Helles Haar war im menschlichen Volk Soreq, dem Jasreel angehörte, eine Rarität. Er bezweifelte, dass sich einhundert hellhaarige Menschen in seinem Volk fanden. Soreqer trugen Haar in allen Nuancen von braun und seltener schwarz, doch blondes Haar war solch eine Rarität, dass ein König aus grauer Vorzeit, dessen Name längst vergessen war, bestimmt hatte, dass hellhaarige Frauen Eigentum des Königs waren. Diese Anordnung war längst aufgehoben, doch an der Seltenheit von hellem Haar hatte das nichts geändert.
„Es war dein Kind, Jasreel.“, entgegnete Ériyor ruhig und diese Wahrheit erschreckte ihn zutiefst. Eine Welt zerbrach in Stücke.
Vor sieben Jahren hatte er Syrela rechtmäßig zum Weib genommen, doch ihre Ehe war geprägt von Misstrauen und Zwietracht. Wie konnte es also sein, dass sie ihn liebte? Wie konnte ihm dies entgangen sein?
„Warum hat sie mich dann verachtet?“, fragte er.
„Diese Frage musst du ihr selbst stellen.“.
„Dann muss ich zurückgehen.“, stellte er fest.
„Oder du wartest auf sie.“, schlug Ériyor vor, „Zeit besitzt an jenem Ort keine Bedeutung.“.
Die Sehnsucht nach Frieden wütete in ihm. Sein ganzes Leben hatte er für andere aufgeben müssen, sein Volk, seinen Vater, seine Soldaten. Er brauchte Frieden. Zugleich befahl sein Ehrgefühl ihm, zurück zu seinem Volk zu gehen und die Dinge wieder ins Lot zu bringen. Es war seine Pflicht als Kronprinz seinem Volk zu dienen.
Jasreel deutete auf den Nebel, wo sich zuvor noch seine Welt ausgebreitet hatte.
„Du müsstest dort regieren. Du bist der wahre König dieser Welt.“.
Ériyor schüttelte sanft den Kopf.
„Es ist eine Entscheidung, die die Völker von alleine treffen müssen.“.
„Aber du würdest alles zum Guten wenden können.“, beharrte der junge Prinz.
„Nur dann wäre es eine Macht erbaut auf Zwängen. Ich möchte aber, ein Freund sein, dem man vertraut.“.
„Wirst du bei mir sein?“, wollte er zögernd wissen.
Ériyor lächelte. „Ich werde immer bei dir sein.“, versprach er.
„Dann werde ich gehen und eine Entscheidung treffen.“.

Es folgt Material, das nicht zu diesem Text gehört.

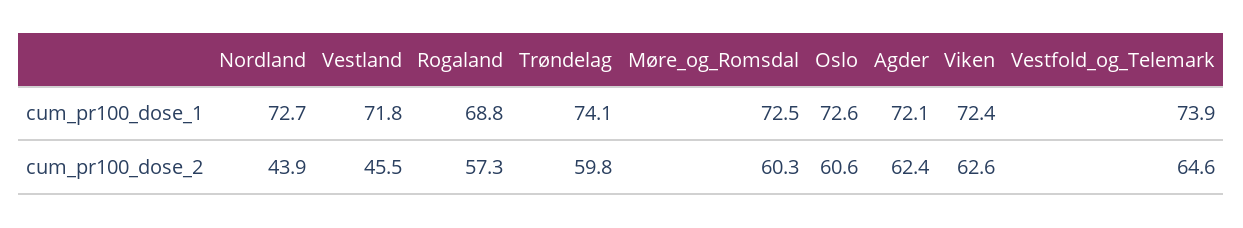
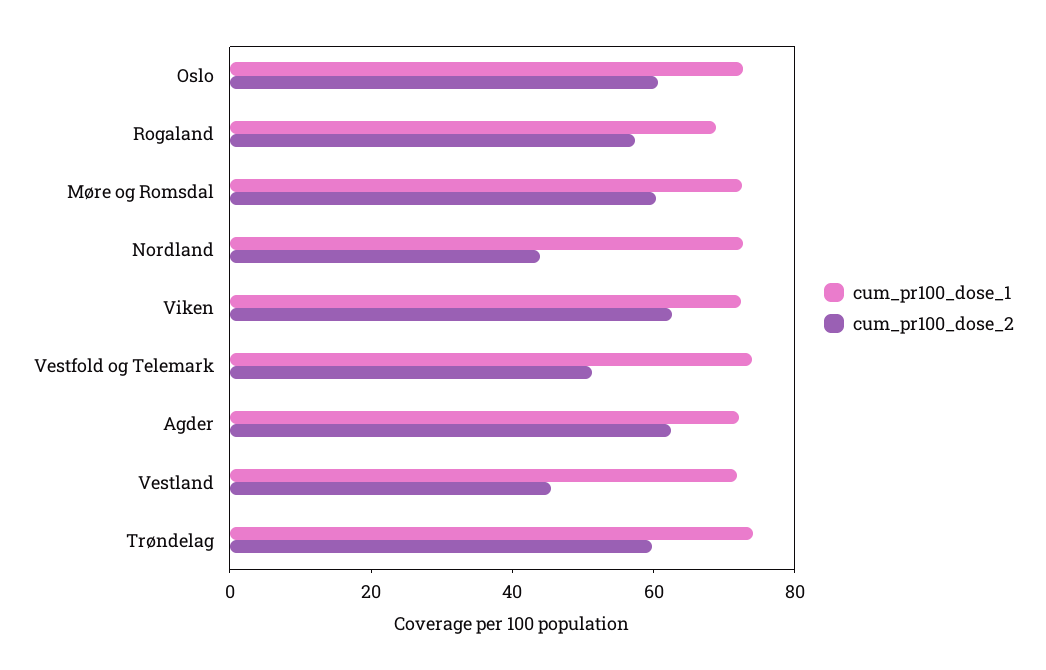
  {
    "cum_pr100_dose_1": {
      "Nordland": 72.7,
      "Vestland": 71.8,
      "Rogaland": 68.8,
      "Trøndelag": 74.1,
      "Møre_og_Romsdal": 72.5,
      "Oslo": 72.6,
      "Agder": 72.1,
      "Viken": 72.4,
      "Vestfold_og_Telemark": 73.9
    },
    "cum_pr100_dose_2": {
      "Nordland": 43.9,
      "Vestland": 45.5,
      "Rogaland": 57.3,
      "Trøndelag": 59.8,
      "Møre_og_Romsdal": 60.3,
      "Oslo": 60.6,
      "Agder": 62.4,
      "Viken": 62.6,
-     "Vestfold_og_Telemark": 64.6
+     "Vestfold_og_Telemark": 50
    }
  }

„Ich danke dir von Herzen für dein Vertrauen, Jasreel Jiasmer. Du sollst wissen, dass ich dich nie verlassen werde und wenn du auf mich vertraust, so wird dir alles möglich sein, was dem Guten dient.“.
Jasreel sah erneut auf, in dieses Gesicht, das so strahlend war, dass es ihn schier zu verbrennen schien. Kein bösartiges Feuer, sondern eines geprägt von Liebe und Respekt.
Ériyor beugte sich hinab und küsste ihn sanft auf die Stirn. Stärke durchfloss seinen Körper und in diesem Moment wusste er, dass er die Macht eines wahren Königs wahrnahm.
Dann erwachte er und der Schmerz durchfuhr seinen Körper.